[Opening Data supplied section]

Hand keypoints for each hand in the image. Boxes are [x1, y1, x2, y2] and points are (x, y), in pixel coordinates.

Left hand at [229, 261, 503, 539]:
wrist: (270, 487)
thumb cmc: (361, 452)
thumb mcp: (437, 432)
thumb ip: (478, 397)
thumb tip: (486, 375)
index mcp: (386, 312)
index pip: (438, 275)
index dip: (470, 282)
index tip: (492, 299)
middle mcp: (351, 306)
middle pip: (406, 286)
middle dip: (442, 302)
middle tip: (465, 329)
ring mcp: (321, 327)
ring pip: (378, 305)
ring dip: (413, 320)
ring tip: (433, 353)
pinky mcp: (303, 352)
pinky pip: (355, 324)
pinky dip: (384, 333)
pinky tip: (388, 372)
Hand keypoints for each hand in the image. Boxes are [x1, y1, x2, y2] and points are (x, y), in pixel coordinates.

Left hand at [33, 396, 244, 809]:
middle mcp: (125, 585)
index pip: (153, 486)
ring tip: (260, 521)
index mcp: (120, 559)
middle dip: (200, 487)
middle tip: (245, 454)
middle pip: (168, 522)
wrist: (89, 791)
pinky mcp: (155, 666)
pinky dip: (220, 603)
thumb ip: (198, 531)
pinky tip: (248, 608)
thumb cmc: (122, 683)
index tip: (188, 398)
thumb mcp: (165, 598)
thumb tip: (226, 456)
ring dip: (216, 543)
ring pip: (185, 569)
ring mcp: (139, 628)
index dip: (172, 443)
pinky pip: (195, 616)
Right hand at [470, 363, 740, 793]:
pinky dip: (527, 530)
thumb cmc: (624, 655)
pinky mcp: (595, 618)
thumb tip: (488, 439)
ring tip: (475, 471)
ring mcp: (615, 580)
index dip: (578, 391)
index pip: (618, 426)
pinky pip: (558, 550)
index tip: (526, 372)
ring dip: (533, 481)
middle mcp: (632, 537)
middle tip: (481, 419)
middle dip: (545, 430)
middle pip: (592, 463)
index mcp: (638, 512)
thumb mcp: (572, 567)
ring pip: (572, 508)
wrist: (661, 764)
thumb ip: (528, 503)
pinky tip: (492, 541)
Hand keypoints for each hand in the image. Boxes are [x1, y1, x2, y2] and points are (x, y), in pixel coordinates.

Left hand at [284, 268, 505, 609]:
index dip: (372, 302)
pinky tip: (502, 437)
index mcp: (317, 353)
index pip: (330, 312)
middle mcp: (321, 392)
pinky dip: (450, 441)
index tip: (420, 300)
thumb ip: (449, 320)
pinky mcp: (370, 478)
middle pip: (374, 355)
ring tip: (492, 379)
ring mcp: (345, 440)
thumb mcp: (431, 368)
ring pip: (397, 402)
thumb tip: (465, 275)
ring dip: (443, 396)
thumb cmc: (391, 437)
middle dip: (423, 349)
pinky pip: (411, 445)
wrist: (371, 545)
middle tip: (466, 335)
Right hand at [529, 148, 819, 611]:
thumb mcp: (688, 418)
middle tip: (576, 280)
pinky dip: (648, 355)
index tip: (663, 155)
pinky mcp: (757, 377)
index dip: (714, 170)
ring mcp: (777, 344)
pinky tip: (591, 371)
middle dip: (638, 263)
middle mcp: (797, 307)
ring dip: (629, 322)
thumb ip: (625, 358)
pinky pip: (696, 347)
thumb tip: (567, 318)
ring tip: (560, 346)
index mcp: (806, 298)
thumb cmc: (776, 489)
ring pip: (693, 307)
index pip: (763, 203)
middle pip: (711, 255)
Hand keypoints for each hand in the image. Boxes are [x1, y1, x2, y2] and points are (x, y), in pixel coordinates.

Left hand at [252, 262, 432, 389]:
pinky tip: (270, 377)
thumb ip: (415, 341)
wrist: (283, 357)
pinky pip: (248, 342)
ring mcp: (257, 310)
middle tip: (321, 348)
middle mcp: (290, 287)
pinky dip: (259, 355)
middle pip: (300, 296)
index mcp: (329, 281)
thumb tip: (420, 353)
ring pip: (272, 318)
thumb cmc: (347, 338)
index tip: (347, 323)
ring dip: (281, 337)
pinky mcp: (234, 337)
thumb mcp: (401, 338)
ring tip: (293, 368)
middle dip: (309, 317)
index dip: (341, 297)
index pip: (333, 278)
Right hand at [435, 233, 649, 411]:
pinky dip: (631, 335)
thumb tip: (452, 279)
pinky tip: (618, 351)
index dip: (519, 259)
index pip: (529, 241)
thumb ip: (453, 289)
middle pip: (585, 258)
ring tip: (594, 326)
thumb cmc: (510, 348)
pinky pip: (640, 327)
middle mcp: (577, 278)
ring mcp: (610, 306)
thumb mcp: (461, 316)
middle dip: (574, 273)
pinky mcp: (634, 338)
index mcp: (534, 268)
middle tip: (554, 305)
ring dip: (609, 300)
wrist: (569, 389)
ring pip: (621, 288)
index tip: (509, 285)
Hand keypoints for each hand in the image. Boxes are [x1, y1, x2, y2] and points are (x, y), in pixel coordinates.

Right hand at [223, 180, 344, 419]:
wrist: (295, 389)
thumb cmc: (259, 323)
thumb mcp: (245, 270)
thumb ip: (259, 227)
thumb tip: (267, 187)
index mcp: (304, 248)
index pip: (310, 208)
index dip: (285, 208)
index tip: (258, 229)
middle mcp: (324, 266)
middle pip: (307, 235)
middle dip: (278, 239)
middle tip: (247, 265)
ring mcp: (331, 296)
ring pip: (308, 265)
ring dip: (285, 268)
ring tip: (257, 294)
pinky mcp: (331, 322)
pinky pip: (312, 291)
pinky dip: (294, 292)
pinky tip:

[Closing Data supplied section]

To do: Type out the entries again, word for word.

Answer section:
Hand keypoints for each hand in the image. Boxes are [x1, y1, x2, y2] and points are (x, y), in pixel coordinates.

Left hand at [229, 261, 503, 539]:
wrist: (270, 487)
thumb cmc: (361, 452)
thumb mcp: (437, 432)
thumb ip: (478, 397)
thumb tip: (486, 375)
index mcp: (386, 312)
index pip: (438, 275)
index dip: (470, 282)
index tip: (492, 299)
middle mcp: (351, 306)
middle pip: (406, 286)
middle dip: (442, 302)
middle tip: (465, 329)
ring mcp: (321, 327)
ring pip: (378, 305)
ring dip: (413, 320)
ring tip: (433, 353)
pinky mcp: (303, 352)
pinky pip: (355, 324)
pinky dip: (384, 333)
pinky tip: (388, 372)
Hand keypoints for each hand in the image. Boxes are [x1, y1, x2, y2] and points are (x, y), in pixel coordinates.

Left hand at [33, 396, 244, 809]:
middle mcp: (125, 585)
index pip: (153, 486)
ring tip: (260, 521)
index mcp: (120, 559)
middle dip: (200, 487)
middle tip: (245, 454)
middle pip: (168, 522)
wrist: (89, 791)
pinky mcp: (155, 666)
pinky dip: (220, 603)
thumb ip: (198, 531)
pinky tip: (248, 608)
thumb cmc: (122, 683)
index tip: (188, 398)
thumb mcp: (165, 598)
thumb tip: (226, 456)
ring dip: (216, 543)
ring pip: (185, 569)
ring mcp: (139, 628)
index dip: (172, 443)
pinky pip: (195, 616)
Right hand at [470, 363, 740, 793]:
pinky dip: (527, 530)
thumb cmc: (624, 655)
pinky mcp: (595, 618)
thumb tip: (488, 439)
ring tip: (475, 471)
ring mcp: (615, 580)
index dip: (578, 391)
index pip: (618, 426)
pinky pip: (558, 550)
index tip: (526, 372)
ring dip: (533, 481)
middle mcp: (632, 537)
middle tip: (481, 419)
middle dip: (545, 430)
middle pip: (592, 463)
index mcp: (638, 512)
thumb mcp: (572, 567)
ring pip: (572, 508)
wrist: (661, 764)
thumb ip: (528, 503)
pinky tip: (492, 541)
Hand keypoints for each hand in the image. Boxes are [x1, y1, x2, y2] and points are (x, y), in pixel coordinates.

Left hand at [284, 268, 505, 609]:
index dip: (372, 302)
pinky tip: (502, 437)
index mcp: (317, 353)
index pip: (330, 312)
middle mcp: (321, 392)
pinky dip: (450, 441)
index tip: (420, 300)
thumb ip: (449, 320)
pinky mcp: (370, 478)
middle pip: (374, 355)
ring tip: (492, 379)
ring mcp: (345, 440)
thumb mcp: (431, 368)
ring pip: (397, 402)
thumb tip: (465, 275)
ring dip: (443, 396)
thumb cmc: (391, 437)
middle dip: (423, 349)
pinky pip: (411, 445)
wrist: (371, 545)
middle tip: (466, 335)
Right hand at [529, 148, 819, 611]:
thumb mcp: (688, 418)
middle tip: (576, 280)
pinky dip: (648, 355)
index tip: (663, 155)
pinky mcp: (757, 377)
index dip: (714, 170)
ring mcp: (777, 344)
pinky tip: (591, 371)
middle dip: (638, 263)
middle mcp: (797, 307)
ring dip: (629, 322)
thumb ip: (625, 358)
pinky pip: (696, 347)
thumb tip: (567, 318)
ring tip: (560, 346)
index mcp: (806, 298)
thumb cmc: (776, 489)
ring pip: (693, 307)
index pip: (763, 203)
middle pip: (711, 255)
Hand keypoints for each hand in the image. Boxes are [x1, y1, x2, y2] and points are (x, y), in pixel coordinates.

Left hand at [252, 262, 432, 389]:
pinky tip: (270, 377)
thumb ip: (415, 341)
wrist: (283, 357)
pinky pip: (248, 342)
ring mcp: (257, 310)
middle tip: (321, 348)
middle mcp: (290, 287)
pinky dip: (259, 355)
middle pip: (300, 296)
index mcp: (329, 281)
thumb tip: (420, 353)
ring pip: (272, 318)
thumb cmc: (347, 338)
index tip: (347, 323)
ring dip: (281, 337)
pinky mcp: (234, 337)
thumb mcp: (401, 338)
ring tip: (293, 368)
middle dip: (309, 317)
index dip: (341, 297)
index pip: (333, 278)
Right hand at [435, 233, 649, 411]:
pinky dip: (631, 335)
thumb tip: (452, 279)
pinky tip: (618, 351)
index dip: (519, 259)
index pip: (529, 241)
thumb ip: (453, 289)
middle pip: (585, 258)
ring tip: (594, 326)
thumb cmc: (510, 348)
pinky pip: (640, 327)
middle mcp: (577, 278)
ring mcp: (610, 306)
thumb mcp: (461, 316)
middle dip: (574, 273)
pinky mcp: (634, 338)
index mcp: (534, 268)
middle tip: (554, 305)
ring dip: (609, 300)
wrist: (569, 389)
ring pip: (621, 288)
index tip: (509, 285)
Hand keypoints for each hand in the image. Boxes are [x1, y1, x2, y2] and points are (x, y), in pixel coordinates.

Right hand at [223, 180, 344, 419]:
wrist: (295, 389)
thumb cmc: (259, 323)
thumb mcp: (245, 270)
thumb ip: (259, 227)
thumb tip: (267, 187)
index mcp: (304, 248)
index pip: (310, 208)
index dip: (285, 208)
index tip: (258, 229)
middle mcp: (324, 266)
middle pip: (307, 235)
middle dip: (278, 239)
middle tip: (247, 265)
ring mcp: (331, 296)
ring pip: (308, 265)
ring dip: (285, 268)
ring tip: (257, 294)
pinky mcp: (331, 322)
pinky pip: (312, 291)
pinky dip: (294, 292)
pinky tip:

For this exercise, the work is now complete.